I rimborsi vengono emessi sul metodo di pagamento originale, tramite Paddle, che ha elaborato il pagamento. Di norma Paddle fa risultare il denaro sul tuo conto entro cinque o dieci giorni lavorativi, a seconda della tua banca.
Crediti spesi: non rimborsabili
Un credito è speso quando un indirizzo è stato verificato. Quel lavoro è stato svolto per tuo conto — un server di posta è stato contattato e ha restituito una risposta — quindi quei crediti non possono essere rimborsati.
Due cose che non contano come consumo e che non vengono mai addebitate in partenza:
- Le righe duplicate all’interno di uno stesso caricamento, che vengono contate una volta sola, e le righe che non sono affatto indirizzi email, per le quali nessun server di posta viene contattato.
- Gli indirizzi che non siamo riusciti a chiarire. Un dominio catch-all accetta ogni indirizzo, quindi dall’esterno non si può stabilire se la casella esista; un controllo può anche non arrivare a conclusione perché un server ci ha bloccati o rallentati. In entrambi i casi il risultato torna marcato come indeterminato e il credito viene restituito automaticamente al tuo saldo, senza che tu debba chiederlo.
Se il servizio non funziona
A prescindere dai 14 giorni di cui sopra: se ListCheckup si guasta e non riusciamo a rimediare, scrivici e ti rimborsiamo ciò che non hai usato, indipendentemente da quanto tempo fa l’hai comprato. Il fatto che la finestra dei 14 giorni sia scaduta non cambia nulla.
Che cosa non rimborsiamo
- I crediti già spesi, come descritto sopra.
- I risultati con cui non sei d’accordo quando il controllo è stato eseguito correttamente. Un indirizzo riportato come indeterminato non è un controllo fallito — è una risposta onesta, e non è stato addebitato.
- I bounce da indirizzi che avevamo riportato come indeterminati. Ti avevamo detto che non potevamo saperlo: è proprio per questo che quei controlli erano gratuiti.
Chargeback
Contattaci prima di aprire un chargeback (uno storno) con la tua banca. Un chargeback ci costa una commissione e richiede mesi per essere risolto, e in quasi tutti i casi un rimborso è più veloce per te e più semplice per entrambi. Preferiamo restituire i soldi piuttosto che discuterne.
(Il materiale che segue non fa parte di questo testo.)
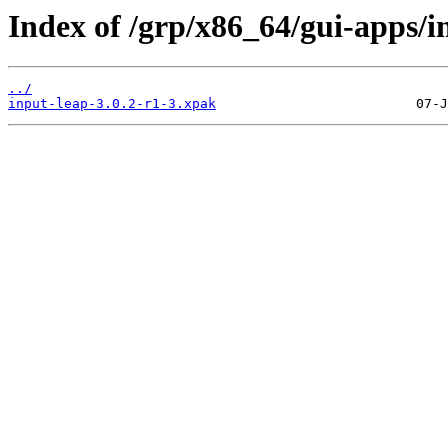
Index of /grp/x86_64/gui-apps/i
../
input-leap-3.0.2-r1-3.xpak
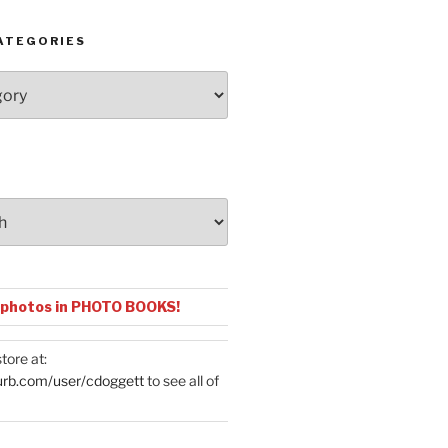
ATEGORIES
 photos in PHOTO BOOKS!
tore at:
urb.com/user/cdoggett
to see all of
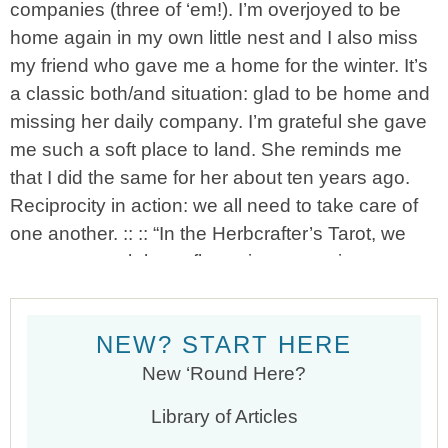
NEW? START HERE
New ‘Round Here?
Library of Articles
Diritti riconosciuti dalla legge
Nulla in questa pagina limita i diritti che ti spettano in base al diritto dei consumatori e che non possono essere esclusi per accordo. Se la legge applicabile nel tuo Paese ti garantisce più di quanto faccia questa pagina, prevale la tua legge.
Come chiedere il rimborso
Scrivi a [email protected] dall’indirizzo associato all’account, indicando che cosa hai comprato e quando. Non devi spiegarne il motivo. Ti rispondiamo con una conferma e gestiamo il rimborso tramite Paddle.